Woman mocked and threatened during airport strip search!
VANCOUVER, British Columbia, Canada - July 20, 2010 - Shileen Flynn, 29, had already missed one flight and lost her luggage when she says she found herself in a room at the Vancouver airport, naked and squatting, while two crude border agents strip-searched her.
It was December 2009, days after a suspected al-Qaida member supposedly tried to ignite an explosive device aboard a Detroit-bound flight. Flynn had just returned home to Vancouver from a trip to Seattle, and was on her way to Palma de Mallorca, Spain, to start a new job as a public relations officer.
She was a day behind schedule, having missed her flight from the U.S. the night before, and had to catch the next plane to Germany so she could then catch a flight to Spain and start work the next morning. Somewhere along the way, the airline lost her luggage.
She was talking to her mom on a pay phone when a Canada Border Services Agency (CBSA) officer approached her.
“All of a sudden, the guy comes over to me and says, 'Can I talk to you?' I said, 'Of course, why not?'” said Flynn.
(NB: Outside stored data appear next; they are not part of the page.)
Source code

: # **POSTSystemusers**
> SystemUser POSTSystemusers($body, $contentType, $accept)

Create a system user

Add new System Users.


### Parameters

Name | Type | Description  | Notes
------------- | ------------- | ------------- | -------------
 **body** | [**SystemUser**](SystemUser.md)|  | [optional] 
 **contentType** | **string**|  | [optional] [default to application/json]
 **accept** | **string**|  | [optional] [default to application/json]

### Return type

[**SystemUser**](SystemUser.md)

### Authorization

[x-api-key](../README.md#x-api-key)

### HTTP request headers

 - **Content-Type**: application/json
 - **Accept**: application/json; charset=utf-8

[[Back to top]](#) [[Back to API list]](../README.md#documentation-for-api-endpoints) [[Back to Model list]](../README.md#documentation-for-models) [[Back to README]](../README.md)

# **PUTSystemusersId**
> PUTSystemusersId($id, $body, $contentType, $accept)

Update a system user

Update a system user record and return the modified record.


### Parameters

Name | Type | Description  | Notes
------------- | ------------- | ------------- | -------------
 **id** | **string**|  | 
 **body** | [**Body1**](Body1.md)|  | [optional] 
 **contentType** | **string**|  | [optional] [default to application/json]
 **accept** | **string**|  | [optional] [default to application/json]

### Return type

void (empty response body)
She said he asked her where she was travelling and why she was using a pay phone. He told her to take off her sunglasses so he could see her eyes. She slipped them off, looked at the officer, and then pushed them back down. His tone became aggressive, she said.
“He said, 'No take your sunglasses off!'” said Flynn.
As he searched her carry-on bag and asked more questions, a bystander offered her a card for a lawyer, but the officer sent him away, Flynn alleges.
More officers arrived with a police dog who walked up to Flynn, sniffed her, walked away, came back over to her again, hesitated a moment, then left.
Then they brought her to a room with two female CBSA officers for a strip search.
Flynn - a frequent traveller who has been strip-searched twice before - said this time was different. She said the women made her bend over a table, open her legs, and squat and cough. They asked her personal questions, like when she last had sex, Flynn said.
She fought back tears throughout the ordeal.
“I thought, if I start crying, they're gonna think I'm guilty,” she said.
“As soon as they finished the strip search, I started bawling.”
One guard told her if she didn't stop crying, she'd be detained, Flynn said. When she explained why she was crying, Flynn said a guard piped up, “How do you think I feel? I just had lunch. You make me feel sick.”